YOUR ASSIGNMENT →
When you spot the word "October" in a line of the data below, copy that line.

[Records from a data collection]
● ● ● ● ● ● ●

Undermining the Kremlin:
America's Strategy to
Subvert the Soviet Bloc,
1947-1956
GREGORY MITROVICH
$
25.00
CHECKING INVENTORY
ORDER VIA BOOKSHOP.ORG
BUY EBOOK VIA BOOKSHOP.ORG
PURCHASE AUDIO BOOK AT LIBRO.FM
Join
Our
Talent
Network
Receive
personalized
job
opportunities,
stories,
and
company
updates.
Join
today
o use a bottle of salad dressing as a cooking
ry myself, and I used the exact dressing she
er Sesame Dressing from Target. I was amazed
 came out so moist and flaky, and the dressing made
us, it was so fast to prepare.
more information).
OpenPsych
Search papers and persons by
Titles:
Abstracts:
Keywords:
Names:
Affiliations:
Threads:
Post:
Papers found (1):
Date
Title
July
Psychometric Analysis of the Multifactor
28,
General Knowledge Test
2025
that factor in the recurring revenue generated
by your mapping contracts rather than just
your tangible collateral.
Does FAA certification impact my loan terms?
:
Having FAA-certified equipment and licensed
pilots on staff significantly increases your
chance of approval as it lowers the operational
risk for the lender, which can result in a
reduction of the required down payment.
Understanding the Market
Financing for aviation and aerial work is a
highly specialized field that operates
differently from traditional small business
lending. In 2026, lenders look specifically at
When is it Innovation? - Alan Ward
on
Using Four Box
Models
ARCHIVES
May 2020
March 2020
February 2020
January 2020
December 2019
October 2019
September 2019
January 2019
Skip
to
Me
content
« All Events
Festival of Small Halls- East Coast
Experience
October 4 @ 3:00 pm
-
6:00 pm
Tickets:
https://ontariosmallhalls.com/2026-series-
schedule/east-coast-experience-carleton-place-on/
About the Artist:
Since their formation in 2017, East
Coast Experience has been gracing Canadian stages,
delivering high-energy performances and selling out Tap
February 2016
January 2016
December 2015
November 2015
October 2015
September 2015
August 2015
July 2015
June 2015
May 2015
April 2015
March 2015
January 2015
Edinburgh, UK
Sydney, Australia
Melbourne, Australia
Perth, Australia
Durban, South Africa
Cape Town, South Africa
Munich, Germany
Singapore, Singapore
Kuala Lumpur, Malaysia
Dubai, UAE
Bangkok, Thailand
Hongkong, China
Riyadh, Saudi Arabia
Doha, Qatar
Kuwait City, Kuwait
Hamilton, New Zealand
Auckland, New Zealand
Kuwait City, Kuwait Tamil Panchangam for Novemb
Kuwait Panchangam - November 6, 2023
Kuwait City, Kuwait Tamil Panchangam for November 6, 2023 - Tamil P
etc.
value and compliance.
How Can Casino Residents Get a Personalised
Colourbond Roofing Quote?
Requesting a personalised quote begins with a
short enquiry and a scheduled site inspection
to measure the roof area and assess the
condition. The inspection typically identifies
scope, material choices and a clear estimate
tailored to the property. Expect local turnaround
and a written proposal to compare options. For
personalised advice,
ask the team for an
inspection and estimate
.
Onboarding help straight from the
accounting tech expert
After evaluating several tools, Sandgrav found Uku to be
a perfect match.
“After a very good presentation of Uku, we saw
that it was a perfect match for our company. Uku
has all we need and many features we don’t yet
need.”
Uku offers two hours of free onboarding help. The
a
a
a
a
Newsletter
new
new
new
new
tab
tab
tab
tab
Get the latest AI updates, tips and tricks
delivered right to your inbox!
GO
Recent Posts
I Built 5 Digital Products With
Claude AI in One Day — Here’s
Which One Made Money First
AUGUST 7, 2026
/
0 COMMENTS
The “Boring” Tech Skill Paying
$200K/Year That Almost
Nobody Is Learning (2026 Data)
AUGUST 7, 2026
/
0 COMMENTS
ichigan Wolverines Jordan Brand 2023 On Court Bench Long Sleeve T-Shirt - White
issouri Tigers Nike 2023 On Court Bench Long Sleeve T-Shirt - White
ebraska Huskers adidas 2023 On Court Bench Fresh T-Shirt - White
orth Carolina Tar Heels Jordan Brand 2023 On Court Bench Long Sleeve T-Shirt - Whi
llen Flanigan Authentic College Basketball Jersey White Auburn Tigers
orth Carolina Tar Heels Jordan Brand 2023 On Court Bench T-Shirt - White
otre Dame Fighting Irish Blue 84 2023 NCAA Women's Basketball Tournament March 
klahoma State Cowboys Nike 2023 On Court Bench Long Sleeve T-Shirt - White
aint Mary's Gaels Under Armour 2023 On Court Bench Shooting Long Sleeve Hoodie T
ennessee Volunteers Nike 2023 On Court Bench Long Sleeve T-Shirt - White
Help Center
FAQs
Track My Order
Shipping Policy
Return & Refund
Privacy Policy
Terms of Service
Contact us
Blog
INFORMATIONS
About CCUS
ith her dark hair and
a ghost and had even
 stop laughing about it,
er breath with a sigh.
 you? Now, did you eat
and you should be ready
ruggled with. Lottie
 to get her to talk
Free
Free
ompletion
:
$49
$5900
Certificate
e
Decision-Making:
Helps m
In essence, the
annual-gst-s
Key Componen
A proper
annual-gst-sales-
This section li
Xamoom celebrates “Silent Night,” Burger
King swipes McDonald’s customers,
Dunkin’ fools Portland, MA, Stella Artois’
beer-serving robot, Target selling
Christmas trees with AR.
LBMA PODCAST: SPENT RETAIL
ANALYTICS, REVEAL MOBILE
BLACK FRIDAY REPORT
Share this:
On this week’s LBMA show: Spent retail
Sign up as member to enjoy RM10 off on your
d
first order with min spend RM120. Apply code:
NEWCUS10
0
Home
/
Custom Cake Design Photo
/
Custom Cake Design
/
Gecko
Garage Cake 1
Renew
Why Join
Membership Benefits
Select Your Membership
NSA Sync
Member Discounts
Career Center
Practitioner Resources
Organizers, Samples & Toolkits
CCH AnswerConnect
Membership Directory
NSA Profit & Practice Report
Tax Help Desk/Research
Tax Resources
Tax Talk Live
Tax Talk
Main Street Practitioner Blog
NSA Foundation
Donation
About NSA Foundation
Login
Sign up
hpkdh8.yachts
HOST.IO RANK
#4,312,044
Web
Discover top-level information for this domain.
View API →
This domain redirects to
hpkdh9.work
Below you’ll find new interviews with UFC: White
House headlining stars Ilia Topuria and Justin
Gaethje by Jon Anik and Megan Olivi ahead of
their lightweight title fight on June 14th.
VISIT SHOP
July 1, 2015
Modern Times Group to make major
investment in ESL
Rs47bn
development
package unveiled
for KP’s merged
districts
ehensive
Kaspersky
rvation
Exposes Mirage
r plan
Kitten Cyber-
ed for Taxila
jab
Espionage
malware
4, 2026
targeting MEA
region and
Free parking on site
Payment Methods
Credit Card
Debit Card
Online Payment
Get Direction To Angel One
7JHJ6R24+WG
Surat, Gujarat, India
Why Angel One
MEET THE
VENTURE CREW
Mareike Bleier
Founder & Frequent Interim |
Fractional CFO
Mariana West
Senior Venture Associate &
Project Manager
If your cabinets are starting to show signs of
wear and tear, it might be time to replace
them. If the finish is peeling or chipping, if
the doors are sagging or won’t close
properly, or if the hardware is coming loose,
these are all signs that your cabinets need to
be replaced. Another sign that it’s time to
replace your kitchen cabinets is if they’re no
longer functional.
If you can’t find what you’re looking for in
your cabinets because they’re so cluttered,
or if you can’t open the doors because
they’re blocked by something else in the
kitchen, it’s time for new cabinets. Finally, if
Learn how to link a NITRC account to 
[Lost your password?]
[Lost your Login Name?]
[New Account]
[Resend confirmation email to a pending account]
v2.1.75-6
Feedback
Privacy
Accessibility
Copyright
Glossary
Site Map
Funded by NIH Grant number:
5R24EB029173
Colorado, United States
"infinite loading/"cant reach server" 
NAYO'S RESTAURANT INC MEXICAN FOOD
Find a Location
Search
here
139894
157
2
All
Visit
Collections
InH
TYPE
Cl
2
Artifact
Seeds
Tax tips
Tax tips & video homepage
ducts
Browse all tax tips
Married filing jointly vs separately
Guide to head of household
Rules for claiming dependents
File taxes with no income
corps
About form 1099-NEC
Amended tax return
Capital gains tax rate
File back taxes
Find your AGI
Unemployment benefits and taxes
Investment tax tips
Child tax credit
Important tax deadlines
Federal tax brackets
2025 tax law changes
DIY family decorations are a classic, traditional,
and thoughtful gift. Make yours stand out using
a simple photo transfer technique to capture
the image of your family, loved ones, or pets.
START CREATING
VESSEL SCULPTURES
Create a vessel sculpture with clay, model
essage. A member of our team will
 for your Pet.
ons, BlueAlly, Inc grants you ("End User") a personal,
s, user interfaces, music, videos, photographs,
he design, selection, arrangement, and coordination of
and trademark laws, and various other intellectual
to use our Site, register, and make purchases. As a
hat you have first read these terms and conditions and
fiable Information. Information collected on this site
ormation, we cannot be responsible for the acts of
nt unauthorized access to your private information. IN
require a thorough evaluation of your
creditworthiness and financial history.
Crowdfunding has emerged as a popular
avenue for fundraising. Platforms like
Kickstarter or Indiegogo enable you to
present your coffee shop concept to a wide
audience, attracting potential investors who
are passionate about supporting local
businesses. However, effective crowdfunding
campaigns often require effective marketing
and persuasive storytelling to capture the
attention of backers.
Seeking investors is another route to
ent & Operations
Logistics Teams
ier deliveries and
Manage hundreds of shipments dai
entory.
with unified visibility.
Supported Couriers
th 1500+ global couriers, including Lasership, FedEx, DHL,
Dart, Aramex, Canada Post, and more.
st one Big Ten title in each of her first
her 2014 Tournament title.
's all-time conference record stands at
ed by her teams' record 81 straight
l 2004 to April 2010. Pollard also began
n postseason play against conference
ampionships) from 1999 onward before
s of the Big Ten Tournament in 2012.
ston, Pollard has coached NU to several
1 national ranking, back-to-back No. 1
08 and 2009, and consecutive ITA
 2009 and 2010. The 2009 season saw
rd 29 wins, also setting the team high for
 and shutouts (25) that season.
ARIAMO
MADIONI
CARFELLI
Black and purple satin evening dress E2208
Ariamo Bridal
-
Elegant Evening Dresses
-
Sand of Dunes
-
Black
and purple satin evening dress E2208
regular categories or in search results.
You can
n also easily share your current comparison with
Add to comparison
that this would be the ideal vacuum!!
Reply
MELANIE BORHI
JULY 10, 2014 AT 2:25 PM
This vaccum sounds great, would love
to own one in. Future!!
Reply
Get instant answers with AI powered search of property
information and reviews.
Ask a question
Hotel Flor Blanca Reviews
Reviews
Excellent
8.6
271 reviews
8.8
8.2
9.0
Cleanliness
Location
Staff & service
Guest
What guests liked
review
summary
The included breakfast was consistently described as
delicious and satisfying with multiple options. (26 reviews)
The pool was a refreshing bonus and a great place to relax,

● ● ● ● ● ● ●

YOUR RESPONSE →
October 2019
October 4 @ 3:00 pm
October 2015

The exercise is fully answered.